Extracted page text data
----------------------------------------

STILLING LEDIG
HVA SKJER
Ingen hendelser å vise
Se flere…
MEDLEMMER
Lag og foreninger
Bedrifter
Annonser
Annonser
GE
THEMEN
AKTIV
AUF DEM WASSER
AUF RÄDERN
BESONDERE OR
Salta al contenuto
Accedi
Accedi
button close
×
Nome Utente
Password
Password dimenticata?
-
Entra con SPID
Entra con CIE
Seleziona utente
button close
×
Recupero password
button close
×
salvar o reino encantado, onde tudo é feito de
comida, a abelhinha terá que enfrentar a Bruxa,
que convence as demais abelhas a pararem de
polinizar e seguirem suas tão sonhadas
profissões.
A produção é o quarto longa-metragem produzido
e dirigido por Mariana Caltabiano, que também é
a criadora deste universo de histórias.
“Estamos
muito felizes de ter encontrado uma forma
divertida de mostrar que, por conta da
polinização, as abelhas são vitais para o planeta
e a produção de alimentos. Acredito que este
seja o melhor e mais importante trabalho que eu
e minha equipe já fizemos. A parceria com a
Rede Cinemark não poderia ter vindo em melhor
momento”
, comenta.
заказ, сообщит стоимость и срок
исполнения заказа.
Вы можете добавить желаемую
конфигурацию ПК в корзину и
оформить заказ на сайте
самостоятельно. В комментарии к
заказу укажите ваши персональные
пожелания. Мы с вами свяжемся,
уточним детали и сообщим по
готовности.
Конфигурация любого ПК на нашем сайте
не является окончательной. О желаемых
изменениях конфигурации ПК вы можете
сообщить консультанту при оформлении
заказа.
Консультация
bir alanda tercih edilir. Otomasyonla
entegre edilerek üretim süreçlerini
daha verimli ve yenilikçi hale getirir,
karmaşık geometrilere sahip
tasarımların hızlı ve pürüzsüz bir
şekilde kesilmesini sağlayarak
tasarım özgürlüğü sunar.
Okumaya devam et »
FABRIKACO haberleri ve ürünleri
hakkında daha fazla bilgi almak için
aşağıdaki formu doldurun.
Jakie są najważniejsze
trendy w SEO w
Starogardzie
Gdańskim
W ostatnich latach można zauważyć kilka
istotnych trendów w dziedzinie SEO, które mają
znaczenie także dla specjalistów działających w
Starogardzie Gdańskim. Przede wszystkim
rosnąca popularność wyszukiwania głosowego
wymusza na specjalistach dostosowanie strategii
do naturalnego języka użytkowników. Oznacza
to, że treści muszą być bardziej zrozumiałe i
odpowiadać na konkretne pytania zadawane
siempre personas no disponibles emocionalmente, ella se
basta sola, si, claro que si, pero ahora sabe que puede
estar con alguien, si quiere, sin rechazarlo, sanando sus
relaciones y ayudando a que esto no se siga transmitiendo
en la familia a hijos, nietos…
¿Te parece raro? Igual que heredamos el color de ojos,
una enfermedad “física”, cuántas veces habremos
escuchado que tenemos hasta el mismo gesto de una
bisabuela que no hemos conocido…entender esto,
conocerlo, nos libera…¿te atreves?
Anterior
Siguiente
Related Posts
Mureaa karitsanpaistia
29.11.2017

----------------------------------------

§ **THE TASK**
Locate each line in the data above that contains the word "сайте", and copy those lines.

§ **WORKED SOLUTION**
оформить заказ на сайте
Конфигурация любого ПК на нашем сайте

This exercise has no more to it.